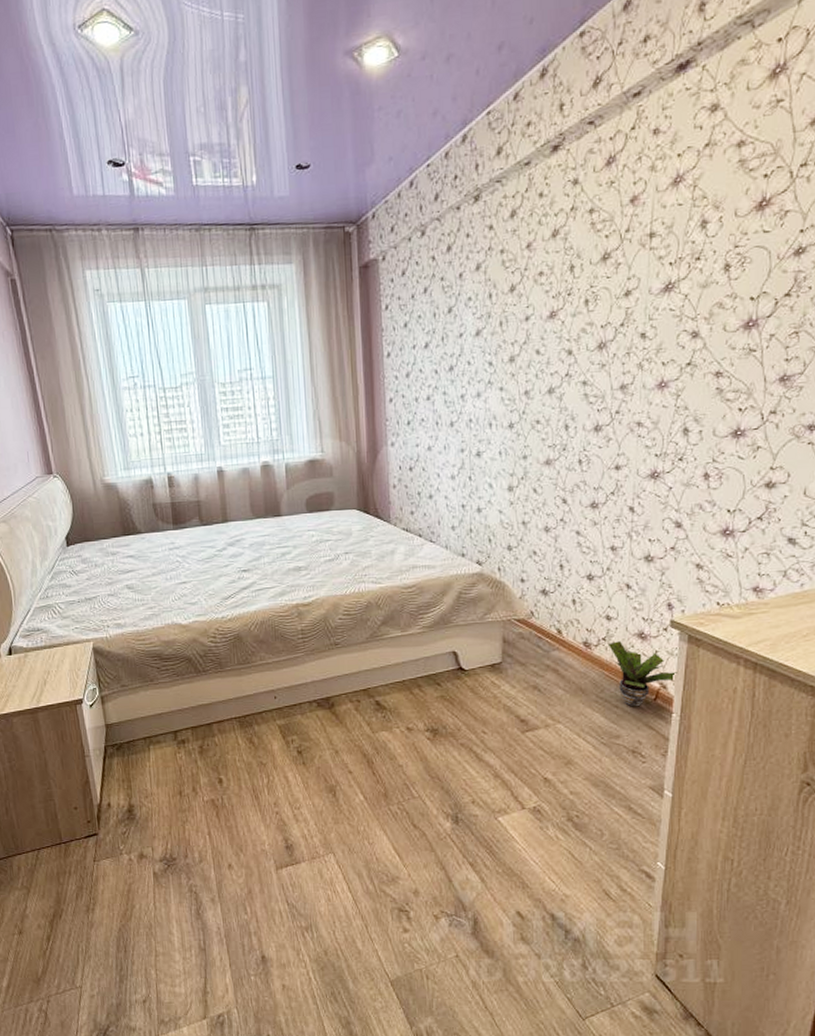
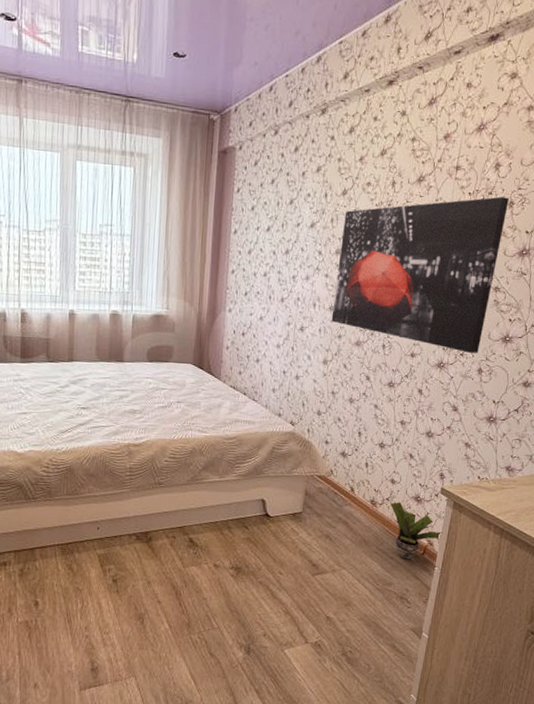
wall art: none [512,260,723,457] -> present [331,196,509,354]

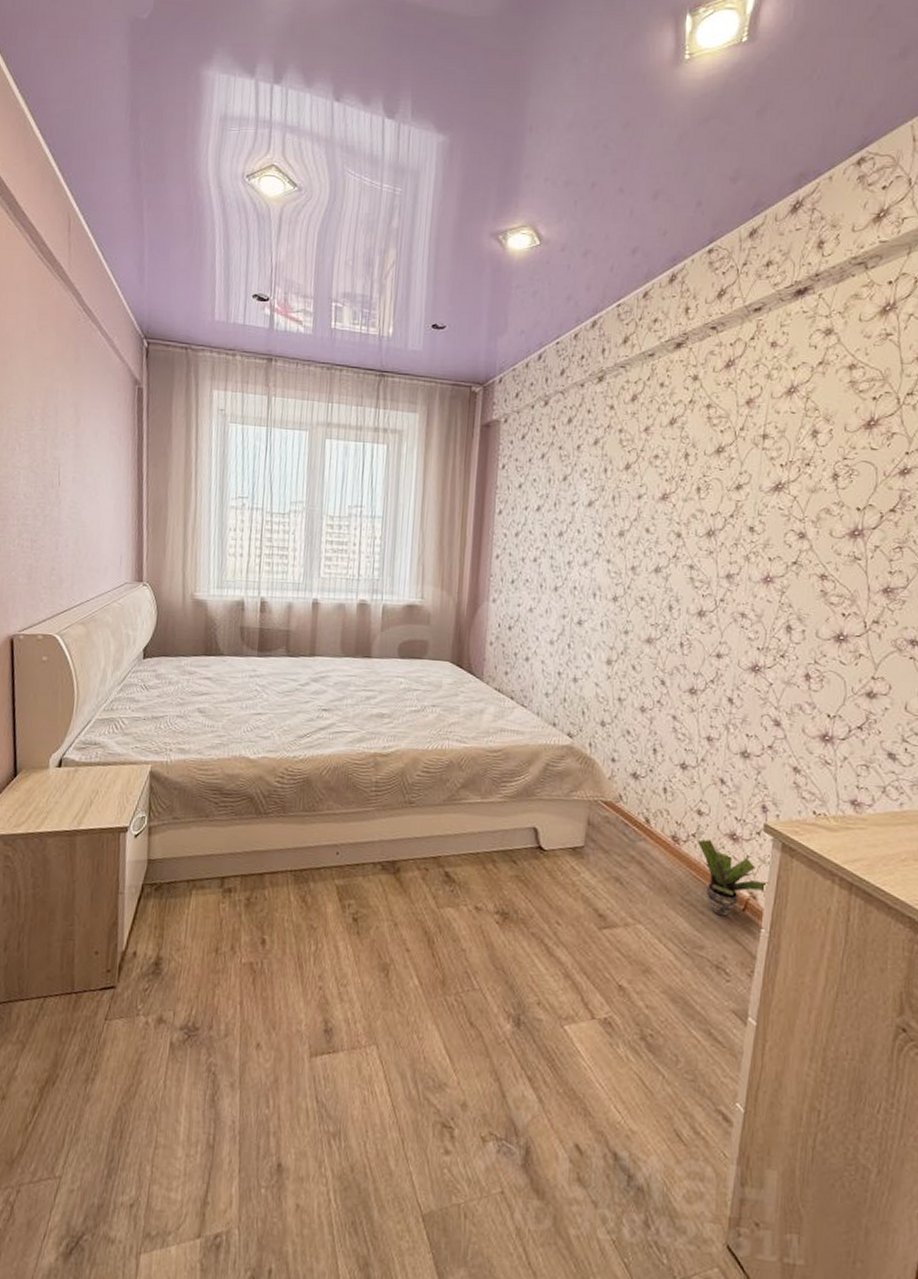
wall art: present [331,196,509,354] -> none [615,468,832,656]

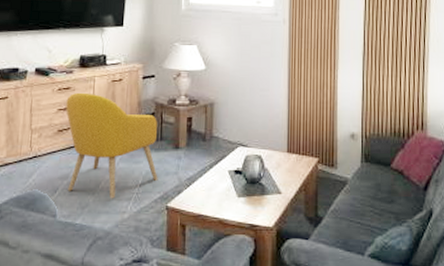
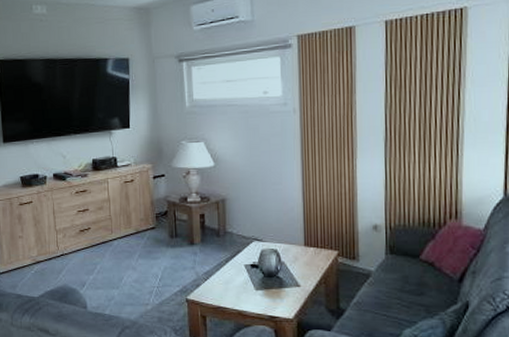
armchair: present [66,92,158,199] -> none [84,194,176,292]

= = = =

## ABOUT THIS TASK
When you write out the material again, keep every word exact and omit the pictures.

## TASK OUTPUT
wall art: none [512,260,723,457] -> present [331,196,509,354]

wall art: present [331,196,509,354] -> none [615,468,832,656]

armchair: present [66,92,158,199] -> none [84,194,176,292]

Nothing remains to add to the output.